*Problems and tasks:*
A) Transcribe the part of the article on the Hoima survey starting with "90% Hoima women" and going on through "stood at 6.4%.".
B) Say whether each statement agrees with the article on the Hoima survey, answering yes or no and quoting the deciding words: (i) The survey was carried out in February. (ii) The pre-World population day workshop took place at Hoima Resort Hotel. (iii) Health centers had one qualified medical doctor for every 33,280 patients.

*Reading passage:*
________________________________________

90% Hoima women have multiple partners

Jul 18, 2012

About 90% of women in Hoima district have multiple sex partners, and half of them do not use condoms during sexual engagements, a survey on HIV/Aids, reproductive health and sanitation has revealed.

By Eddie Ssejjoba                                

About 90% of women in Hoima district have multiple sex partners, and half of them do not use condoms during sexual engagements, a survey on HIV/Aids, reproductive health and sanitation has revealed.

The District Population Officer, Lydia Asiimwe said that revelations of the survey carried out in February this year were so scary to the entire leadership. “There are even more shocking results,” Asiimwe said when called for a clarification.

Last week, she attributed the increasing HIV prevalence in the area to what the survey revealed, which she said stood at 6.4%.

“As leaders, there is cause for alarm given the fact that 50% of these women do not use condoms,” she told district leaders and officials from various organizations at a pre-World population day workshop at Hoima Resort Hotel.

The district population is projected at 549,000, a growth rate of 4.7 with a fertility rate of 6.9%. On the other hand, infant mortality rate in Hoima stands at 88 out of 1,000 live births and 437 women die during birth (maternal mortality rate).

Asiimwe said the district were organizing massive sensitization campaigns to educate women in rural areas, saying many did not know the risks involved in having more than one sex partner, more so when not protected.

“If our mothers can live life so carelessly like that, what do you expect the situation to be in the near future,” she told the workshop. She attributed this to ignorance, stressing that majority of women were not aware they had a right to protective sex.

The survey also revealed that most women in rural Hoima were illiterate and poor, therefore vulnerable to exploitation.

“Most of these women are the breadwinners in their homes yet their income levels are so low, they can therefore be easily compromised when confronted for money for sex,” she explained.   Early marriages and pregnancies among the youth were also found to be on the rise, which had increased risks in the reproductive health status. At least 66% of women faced problems during or after birth.

Most health centers were found to be without qualified medical doctors, with a ratio of 1 to 49,920 patients and 33,280 for nurses. District leaders however noted that with the increasing influx of people in the district due to the discovery of oil had come along with challenges including sex workers.

They said many prostitutes had started making quick cash from businessmen and new immigrants and would accelerate the spread of HIV/Aids if the sensitization of communities was not intensified.

________________________________________

*Available data:*
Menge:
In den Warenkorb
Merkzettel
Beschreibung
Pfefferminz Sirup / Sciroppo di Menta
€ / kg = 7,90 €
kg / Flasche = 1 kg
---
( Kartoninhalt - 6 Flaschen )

________________________________________

*Task-by-task answers:*
A)
90% Hoima women have multiple partners

Jul 18, 2012

About 90% of women in Hoima district have multiple sex partners, and half of them do not use condoms during sexual engagements, a survey on HIV/Aids, reproductive health and sanitation has revealed.

By Eddie Ssejjoba                                

About 90% of women in Hoima district have multiple sex partners, and half of them do not use condoms during sexual engagements, a survey on HIV/Aids, reproductive health and sanitation has revealed.

The District Population Officer, Lydia Asiimwe said that revelations of the survey carried out in February this year were so scary to the entire leadership. “There are even more shocking results,” Asiimwe said when called for a clarification.

Last week, she attributed the increasing HIV prevalence in the area to what the survey revealed, which she said stood at 6.4%.

B)
(i) Yes: "the survey carried out in February this year"
(ii) Yes: "at a pre-World population day workshop at Hoima Resort Hotel"
(iii) No: "with a ratio of 1 to 49,920 patients and 33,280 for nurses"